I am the Artistic Director of a non-profit whose mission is to get classical music out of the concert hall and integrate it in my city's rich art scene and community. One of my main responsibilities is finding musicians to play for various events that we organize or that we are invited to participate in. Multiple times a month email out a "call for performers" to a list of over 200 local classical musicians asking for individuals or ensembles to perform at whatever events are on the books. We have 1 volunteer event a month (a monthly variety show) and the rest of the events are paid performances. The majority of the time, I have no issue finding performers to play, especially if it is a paid event. Except for this particular event we were invited to participate in....
This particular event was hosted by an outside organization. The event was going to feature artwork by Black and Indigenous local artists, and we were to perform for an hour during the exhibition. I should mention that we asked this organization to provide us with a generous budget to compensate our performers and they gladly agreed to our number. So in my usual fashion, I craft up a call for performers email. For this particular event, I asked that musicians perform any work of their choosing by a BIPOC composer. Looking forward to seeing what the talented musicians in my area would come up with, I enthusiastically hit send and waited for responses.
...and then I kept waiting...and waiting.
Out of the over 200 musicians I emailed, I received 1 musician saying they would like to perform. One.
A week before the event, I decided to put out another call for performers and this time I expanded the repertoire that musicians could play to include works by composers of color, female composers, and composers who identify as part of the LGBTQ+ community. This led to my first feelings of frustrations as I felt like I shouldn't have to expand the type of repertoire we were looking for in order to get more musicians to participate. But, I was hopeful that more individuals would jump on the opportunity, so I hit send and waited for responses.
...and then I kept waiting...
I received one more musician who said they were interested in performing.
This was when my frustration hit the limit. As I sat at my computer trying to figure out how we were going to fill an hour of music, I couldn't help but think the reason why we were having trouble filling out the program was because we were looking for musicians to perform works by underrepresented composers. For most of our events, musicians can play whatever pieces they like by any composer and I have no issues filling up a program.
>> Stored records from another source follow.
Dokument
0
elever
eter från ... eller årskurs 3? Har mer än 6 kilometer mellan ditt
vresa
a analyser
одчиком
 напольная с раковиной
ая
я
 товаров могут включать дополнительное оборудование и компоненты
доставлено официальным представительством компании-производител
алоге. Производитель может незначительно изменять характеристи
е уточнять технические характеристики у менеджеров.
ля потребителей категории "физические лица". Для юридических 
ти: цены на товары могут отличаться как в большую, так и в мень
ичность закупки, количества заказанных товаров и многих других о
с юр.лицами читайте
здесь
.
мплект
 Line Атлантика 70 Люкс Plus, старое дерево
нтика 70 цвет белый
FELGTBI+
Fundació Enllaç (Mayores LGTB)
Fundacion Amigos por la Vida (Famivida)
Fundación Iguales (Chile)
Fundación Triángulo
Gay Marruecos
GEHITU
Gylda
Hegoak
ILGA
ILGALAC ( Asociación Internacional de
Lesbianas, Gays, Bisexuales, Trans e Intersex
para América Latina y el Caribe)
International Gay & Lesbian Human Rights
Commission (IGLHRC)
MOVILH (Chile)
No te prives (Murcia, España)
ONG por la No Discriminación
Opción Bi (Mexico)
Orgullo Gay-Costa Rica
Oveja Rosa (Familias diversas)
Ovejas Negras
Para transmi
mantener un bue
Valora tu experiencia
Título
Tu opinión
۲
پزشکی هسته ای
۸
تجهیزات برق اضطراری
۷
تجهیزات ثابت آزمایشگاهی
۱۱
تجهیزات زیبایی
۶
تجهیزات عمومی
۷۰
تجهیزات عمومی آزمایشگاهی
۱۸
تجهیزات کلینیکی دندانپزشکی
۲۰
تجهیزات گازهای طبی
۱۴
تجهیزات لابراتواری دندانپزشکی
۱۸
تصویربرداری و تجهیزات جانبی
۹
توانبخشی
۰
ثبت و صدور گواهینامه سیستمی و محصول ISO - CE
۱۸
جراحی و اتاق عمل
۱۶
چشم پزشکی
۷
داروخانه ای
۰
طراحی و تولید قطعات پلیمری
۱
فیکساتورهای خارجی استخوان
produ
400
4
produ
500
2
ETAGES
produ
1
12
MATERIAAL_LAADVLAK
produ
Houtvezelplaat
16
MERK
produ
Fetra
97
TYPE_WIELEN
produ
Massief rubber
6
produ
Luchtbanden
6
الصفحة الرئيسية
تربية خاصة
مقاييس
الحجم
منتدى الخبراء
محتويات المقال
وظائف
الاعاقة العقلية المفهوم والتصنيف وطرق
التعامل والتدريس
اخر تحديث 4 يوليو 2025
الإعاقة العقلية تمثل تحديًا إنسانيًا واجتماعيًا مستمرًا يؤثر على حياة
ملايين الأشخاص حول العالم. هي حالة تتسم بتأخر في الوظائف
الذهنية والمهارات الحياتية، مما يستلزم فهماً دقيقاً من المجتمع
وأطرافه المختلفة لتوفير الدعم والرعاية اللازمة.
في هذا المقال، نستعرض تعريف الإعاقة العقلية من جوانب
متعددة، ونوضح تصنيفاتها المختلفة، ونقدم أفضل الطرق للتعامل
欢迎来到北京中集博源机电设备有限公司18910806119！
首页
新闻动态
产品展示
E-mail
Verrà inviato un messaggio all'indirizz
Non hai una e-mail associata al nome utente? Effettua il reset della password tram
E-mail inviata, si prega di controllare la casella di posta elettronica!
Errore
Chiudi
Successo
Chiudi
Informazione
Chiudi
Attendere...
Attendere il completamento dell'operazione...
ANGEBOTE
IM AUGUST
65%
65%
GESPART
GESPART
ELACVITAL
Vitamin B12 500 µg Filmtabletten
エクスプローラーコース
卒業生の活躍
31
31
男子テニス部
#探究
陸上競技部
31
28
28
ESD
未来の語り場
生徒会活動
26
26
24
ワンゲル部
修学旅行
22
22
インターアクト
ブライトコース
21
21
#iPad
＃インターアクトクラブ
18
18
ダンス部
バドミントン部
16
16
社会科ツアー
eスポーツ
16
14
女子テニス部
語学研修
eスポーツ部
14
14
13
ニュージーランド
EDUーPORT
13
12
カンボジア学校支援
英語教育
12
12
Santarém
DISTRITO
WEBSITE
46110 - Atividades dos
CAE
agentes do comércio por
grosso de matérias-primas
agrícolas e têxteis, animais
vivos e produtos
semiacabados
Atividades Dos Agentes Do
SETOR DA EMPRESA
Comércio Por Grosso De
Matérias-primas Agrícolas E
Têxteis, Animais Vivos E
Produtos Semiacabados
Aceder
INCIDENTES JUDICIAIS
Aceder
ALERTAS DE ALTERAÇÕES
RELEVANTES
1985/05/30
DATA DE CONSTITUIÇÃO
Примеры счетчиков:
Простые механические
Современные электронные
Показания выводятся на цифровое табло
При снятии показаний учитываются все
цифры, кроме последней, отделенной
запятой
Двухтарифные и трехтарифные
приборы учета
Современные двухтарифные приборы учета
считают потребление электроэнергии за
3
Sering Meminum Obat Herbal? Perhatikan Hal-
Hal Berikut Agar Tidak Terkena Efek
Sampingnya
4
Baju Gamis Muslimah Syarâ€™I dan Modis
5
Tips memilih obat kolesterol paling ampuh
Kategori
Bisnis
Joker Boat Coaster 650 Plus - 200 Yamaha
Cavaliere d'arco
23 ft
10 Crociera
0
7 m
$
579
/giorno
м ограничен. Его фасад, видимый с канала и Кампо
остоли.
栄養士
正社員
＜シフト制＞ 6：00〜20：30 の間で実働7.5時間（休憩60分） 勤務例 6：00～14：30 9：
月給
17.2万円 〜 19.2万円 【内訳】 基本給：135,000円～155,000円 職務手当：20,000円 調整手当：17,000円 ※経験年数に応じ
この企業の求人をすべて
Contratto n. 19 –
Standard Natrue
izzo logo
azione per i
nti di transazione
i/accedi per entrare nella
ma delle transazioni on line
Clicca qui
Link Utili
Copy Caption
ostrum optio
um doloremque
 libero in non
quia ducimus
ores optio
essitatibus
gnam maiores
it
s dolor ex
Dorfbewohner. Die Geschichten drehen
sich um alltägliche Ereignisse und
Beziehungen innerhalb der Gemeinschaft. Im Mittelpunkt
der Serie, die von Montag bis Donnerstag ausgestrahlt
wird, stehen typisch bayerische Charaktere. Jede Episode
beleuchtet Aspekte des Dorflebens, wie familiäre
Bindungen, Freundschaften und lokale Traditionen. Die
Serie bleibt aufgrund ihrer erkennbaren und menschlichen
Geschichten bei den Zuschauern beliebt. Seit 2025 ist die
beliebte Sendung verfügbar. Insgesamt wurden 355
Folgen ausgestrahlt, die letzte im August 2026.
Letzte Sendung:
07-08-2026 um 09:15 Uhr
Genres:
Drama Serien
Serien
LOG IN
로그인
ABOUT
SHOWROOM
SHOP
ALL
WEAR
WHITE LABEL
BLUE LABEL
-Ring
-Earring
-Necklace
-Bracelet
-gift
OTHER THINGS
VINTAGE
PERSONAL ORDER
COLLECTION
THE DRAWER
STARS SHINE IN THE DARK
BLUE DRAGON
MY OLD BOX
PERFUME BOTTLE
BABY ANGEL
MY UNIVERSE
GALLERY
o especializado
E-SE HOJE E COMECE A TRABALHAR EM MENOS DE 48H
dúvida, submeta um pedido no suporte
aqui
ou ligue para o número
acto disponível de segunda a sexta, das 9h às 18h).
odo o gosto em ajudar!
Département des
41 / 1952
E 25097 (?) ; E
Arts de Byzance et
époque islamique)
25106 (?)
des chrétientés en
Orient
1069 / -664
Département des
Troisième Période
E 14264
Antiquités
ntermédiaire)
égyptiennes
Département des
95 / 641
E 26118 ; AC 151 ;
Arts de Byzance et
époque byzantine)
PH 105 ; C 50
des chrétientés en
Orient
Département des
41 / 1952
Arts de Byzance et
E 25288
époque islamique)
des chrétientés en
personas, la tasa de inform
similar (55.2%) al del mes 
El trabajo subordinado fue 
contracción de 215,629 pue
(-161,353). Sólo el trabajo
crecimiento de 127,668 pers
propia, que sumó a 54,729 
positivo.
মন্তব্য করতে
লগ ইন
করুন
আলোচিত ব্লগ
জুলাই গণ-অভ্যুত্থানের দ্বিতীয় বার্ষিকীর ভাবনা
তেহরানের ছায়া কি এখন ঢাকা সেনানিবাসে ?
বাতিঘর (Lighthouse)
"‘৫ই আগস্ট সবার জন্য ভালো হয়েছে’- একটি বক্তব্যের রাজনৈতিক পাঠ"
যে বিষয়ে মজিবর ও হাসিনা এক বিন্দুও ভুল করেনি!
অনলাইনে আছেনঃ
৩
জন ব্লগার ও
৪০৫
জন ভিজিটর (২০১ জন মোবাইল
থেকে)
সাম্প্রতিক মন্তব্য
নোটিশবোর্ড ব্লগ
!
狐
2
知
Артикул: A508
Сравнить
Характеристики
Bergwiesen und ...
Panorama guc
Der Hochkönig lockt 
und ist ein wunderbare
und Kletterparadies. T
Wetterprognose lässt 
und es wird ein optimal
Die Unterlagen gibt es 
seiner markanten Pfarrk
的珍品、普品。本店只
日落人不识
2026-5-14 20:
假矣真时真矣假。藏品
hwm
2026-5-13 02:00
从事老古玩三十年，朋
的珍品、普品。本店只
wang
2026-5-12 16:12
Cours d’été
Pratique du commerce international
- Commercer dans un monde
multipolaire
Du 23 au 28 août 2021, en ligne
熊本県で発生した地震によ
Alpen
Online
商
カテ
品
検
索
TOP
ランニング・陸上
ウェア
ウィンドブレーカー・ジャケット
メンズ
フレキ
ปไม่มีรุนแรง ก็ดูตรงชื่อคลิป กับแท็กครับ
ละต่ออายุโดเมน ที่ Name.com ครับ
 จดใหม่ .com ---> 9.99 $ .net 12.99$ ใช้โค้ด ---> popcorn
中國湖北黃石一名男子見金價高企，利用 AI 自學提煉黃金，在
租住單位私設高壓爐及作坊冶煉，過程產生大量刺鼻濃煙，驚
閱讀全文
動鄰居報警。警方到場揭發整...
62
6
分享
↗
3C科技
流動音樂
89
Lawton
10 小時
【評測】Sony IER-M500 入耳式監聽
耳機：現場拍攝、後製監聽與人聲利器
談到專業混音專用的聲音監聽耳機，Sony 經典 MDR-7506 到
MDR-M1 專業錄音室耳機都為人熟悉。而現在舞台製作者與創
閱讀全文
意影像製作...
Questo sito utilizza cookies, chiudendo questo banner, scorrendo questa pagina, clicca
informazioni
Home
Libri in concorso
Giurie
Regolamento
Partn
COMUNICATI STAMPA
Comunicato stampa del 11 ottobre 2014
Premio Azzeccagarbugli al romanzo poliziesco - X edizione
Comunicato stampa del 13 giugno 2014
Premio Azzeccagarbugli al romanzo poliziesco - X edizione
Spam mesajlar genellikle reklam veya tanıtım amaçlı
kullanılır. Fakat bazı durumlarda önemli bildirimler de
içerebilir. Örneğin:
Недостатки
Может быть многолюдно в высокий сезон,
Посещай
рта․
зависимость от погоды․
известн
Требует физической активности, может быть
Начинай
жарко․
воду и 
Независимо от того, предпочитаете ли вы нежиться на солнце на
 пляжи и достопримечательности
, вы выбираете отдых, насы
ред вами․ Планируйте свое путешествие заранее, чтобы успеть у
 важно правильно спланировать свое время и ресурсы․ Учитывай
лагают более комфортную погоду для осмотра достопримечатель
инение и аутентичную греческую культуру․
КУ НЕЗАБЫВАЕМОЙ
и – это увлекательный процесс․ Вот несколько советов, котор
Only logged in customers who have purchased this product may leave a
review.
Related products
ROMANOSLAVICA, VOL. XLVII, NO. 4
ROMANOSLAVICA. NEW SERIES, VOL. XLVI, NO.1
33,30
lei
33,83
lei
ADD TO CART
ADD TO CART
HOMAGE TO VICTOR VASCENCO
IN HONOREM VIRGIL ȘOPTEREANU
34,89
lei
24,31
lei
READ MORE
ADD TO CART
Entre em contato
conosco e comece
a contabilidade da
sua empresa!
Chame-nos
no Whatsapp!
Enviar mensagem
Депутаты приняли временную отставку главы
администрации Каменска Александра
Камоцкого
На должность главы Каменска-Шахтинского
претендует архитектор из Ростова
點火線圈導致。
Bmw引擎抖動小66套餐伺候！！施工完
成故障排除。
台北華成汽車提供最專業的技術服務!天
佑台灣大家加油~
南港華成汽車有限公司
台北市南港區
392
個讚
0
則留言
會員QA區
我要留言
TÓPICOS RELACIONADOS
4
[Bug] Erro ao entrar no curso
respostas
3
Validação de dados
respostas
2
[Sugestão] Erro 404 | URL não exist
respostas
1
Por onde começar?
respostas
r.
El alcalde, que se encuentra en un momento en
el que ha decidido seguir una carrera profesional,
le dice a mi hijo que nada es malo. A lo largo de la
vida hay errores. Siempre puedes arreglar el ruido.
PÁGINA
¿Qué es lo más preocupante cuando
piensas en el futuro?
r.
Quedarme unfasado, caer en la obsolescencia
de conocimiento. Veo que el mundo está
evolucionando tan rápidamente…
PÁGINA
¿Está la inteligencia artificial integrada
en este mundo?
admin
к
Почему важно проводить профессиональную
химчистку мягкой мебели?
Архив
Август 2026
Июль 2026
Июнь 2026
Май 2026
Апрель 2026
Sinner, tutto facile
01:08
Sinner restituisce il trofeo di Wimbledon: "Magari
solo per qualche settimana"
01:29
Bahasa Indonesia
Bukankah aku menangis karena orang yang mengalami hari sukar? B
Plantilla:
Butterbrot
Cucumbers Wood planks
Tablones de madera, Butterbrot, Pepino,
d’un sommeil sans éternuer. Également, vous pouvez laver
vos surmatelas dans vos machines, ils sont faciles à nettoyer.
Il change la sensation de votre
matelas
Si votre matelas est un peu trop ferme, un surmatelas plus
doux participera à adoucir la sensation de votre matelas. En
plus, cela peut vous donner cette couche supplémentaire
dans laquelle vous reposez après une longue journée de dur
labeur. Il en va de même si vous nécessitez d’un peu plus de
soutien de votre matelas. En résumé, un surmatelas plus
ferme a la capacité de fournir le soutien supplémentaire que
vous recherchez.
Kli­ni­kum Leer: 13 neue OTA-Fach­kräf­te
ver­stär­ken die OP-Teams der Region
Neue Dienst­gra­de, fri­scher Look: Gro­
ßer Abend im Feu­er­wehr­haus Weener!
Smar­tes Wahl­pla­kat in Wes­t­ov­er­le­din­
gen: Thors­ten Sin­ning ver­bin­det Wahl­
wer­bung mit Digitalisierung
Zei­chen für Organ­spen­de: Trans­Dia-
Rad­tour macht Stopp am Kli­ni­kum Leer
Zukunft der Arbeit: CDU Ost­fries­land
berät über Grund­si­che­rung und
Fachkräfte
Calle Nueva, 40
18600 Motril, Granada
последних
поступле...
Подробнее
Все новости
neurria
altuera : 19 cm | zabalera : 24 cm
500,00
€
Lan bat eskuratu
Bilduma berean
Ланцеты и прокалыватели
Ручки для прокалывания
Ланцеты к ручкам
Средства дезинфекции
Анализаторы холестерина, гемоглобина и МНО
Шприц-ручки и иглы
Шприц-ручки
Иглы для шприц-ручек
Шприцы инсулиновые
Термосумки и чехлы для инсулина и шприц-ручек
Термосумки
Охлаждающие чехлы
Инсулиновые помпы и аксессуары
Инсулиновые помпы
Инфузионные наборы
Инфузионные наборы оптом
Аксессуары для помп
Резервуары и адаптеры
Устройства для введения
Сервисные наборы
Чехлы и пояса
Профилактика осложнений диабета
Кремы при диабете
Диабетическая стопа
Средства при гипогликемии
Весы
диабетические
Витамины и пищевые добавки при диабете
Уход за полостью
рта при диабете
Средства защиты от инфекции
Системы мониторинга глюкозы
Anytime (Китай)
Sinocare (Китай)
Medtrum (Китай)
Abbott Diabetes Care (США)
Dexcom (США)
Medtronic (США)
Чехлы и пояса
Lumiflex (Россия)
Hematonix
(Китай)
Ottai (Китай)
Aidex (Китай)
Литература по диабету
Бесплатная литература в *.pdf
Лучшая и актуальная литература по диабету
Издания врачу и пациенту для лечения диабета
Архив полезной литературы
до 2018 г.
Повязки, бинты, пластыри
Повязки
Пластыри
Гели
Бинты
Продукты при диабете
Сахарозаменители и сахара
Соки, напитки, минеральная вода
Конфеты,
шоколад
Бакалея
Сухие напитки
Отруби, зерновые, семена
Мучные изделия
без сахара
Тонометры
So, the only conclusion I could draw was the fact that we were looking for works specifically by underrepresented composers and it seemed like out of the over 200 musicians that I emailed, only 2 players had pieces to perform that fit that stipulation.
Now, I may be grossly generalizing about the classical music world and I understand that the musicians in my area do not represent all classical musicians in the world. But, it is important for us to remember that we cannot solely rely on the larger institutions of the classical music industry like the symphony orchestras, elite chamber ensembles, conservatory's, and academia to be the only ones programming the works of underrepresented composers. We must also do this work on the individual level. (And to say "do this work" is misleading because as musicians shouldn't we always be striving to explore new repertoire and push the boundaries of our own playing??)
Now, you may be thinking to yourself "Anamarie, this has nothing to do with finance, please stay in your lane." But, on the contrary my friend, this has everything to do with personal finance.
Diversifying our repertoire on an individual level not only makes us more marketable (yes, I said the M-word), but provides instant monetary support to underrepresented composers by purchasing their works and provides new attention on their works (not to mention this is a morally and ethically important thing to do). This allows audiences to be exposed to new composers, which will lead to new opportunities and support (including monetary compensation) for these composers allowing them to compose new works for us to perform, which in turn, allows us to expand our repertoire and performing possibilities. And this is a repeatable cycle that will continue to benefit all parties. When you diversify your repertoire, you are not only supporting other classical musicians in this field (the composers), you are supporting yourself.
The financial benefits speak for themselves. Playing music by underrepresented composers opens doors and provides monetary interest for all musicians in the classical music world.